Given data Start Marker

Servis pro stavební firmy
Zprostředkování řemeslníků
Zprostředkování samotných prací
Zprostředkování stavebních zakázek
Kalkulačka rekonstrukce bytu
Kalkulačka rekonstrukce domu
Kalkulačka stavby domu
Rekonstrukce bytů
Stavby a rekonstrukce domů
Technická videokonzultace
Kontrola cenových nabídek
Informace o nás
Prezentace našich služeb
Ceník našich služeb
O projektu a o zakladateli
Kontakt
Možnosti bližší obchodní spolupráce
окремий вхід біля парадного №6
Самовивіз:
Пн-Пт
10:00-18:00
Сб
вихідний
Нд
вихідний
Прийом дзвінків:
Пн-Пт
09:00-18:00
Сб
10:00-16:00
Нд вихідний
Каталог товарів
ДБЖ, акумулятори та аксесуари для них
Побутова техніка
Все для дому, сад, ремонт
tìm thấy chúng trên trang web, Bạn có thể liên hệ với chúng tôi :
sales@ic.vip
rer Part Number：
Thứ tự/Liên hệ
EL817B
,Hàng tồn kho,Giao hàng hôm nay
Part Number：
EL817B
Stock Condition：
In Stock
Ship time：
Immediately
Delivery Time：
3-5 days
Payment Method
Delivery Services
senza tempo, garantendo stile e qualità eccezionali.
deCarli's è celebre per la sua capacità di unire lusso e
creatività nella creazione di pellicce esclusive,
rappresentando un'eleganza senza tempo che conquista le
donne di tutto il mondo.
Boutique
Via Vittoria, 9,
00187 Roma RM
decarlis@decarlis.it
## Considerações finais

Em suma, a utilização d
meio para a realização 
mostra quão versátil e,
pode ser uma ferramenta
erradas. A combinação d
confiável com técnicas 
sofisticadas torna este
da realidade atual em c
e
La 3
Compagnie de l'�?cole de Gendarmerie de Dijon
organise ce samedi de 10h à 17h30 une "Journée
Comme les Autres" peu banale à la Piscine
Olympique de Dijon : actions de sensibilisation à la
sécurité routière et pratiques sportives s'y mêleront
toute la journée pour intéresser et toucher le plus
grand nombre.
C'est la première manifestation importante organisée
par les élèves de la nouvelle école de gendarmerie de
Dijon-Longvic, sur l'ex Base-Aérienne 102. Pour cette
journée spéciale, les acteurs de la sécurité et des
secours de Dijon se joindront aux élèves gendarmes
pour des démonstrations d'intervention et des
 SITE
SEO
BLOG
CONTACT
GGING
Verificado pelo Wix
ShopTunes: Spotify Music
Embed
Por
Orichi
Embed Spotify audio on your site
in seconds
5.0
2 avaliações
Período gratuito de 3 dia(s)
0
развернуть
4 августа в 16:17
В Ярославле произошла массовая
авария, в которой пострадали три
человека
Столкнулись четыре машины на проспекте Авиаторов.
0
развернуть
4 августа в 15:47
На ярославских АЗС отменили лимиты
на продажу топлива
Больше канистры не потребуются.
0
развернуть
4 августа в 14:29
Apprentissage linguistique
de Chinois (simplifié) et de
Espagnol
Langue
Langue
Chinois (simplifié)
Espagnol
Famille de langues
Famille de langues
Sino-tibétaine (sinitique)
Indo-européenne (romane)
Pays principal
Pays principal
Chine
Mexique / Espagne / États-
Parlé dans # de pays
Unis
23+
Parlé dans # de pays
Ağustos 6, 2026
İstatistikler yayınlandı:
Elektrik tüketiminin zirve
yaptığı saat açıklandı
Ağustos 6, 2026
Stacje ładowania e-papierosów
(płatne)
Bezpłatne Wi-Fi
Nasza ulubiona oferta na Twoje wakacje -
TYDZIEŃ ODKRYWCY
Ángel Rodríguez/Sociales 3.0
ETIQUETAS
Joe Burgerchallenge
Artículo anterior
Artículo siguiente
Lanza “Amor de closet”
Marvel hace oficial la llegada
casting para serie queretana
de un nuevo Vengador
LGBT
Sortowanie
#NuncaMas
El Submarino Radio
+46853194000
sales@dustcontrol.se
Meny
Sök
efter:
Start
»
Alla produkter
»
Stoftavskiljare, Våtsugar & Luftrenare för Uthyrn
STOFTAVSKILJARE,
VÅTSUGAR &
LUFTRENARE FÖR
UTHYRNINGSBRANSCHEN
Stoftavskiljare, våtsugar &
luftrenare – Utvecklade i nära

Given data End Marker

- _Request_
Return, without any change, the lines running from the first line through the line that contains "Все для дому, сад, ремонт", with both of those lines included.

- _Answer to the exercise_
Servis pro stavební firmy
Zprostředkování řemeslníků
Zprostředkování samotných prací
Zprostředkování stavebních zakázek
Kalkulačka rekonstrukce bytu
Kalkulačka rekonstrukce domu
Kalkulačka stavby domu
Rekonstrukce bytů
Stavby a rekonstrukce domů
Technická videokonzultace
Kontrola cenových nabídek
Informace o nás
Prezentace našich služeb
Ceník našich služeb
O projektu a o zakladateli
Kontakt
Možnosti bližší obchodní spolupráce
окремий вхід біля парадного №6
Самовивіз:
Пн-Пт
10:00-18:00
Сб
вихідний
Нд
вихідний
Прийом дзвінків:
Пн-Пт
09:00-18:00
Сб
10:00-16:00
Нд вихідний
Каталог товарів
ДБЖ, акумулятори та аксесуари для них
Побутова техніка
Все для дому, сад, ремонт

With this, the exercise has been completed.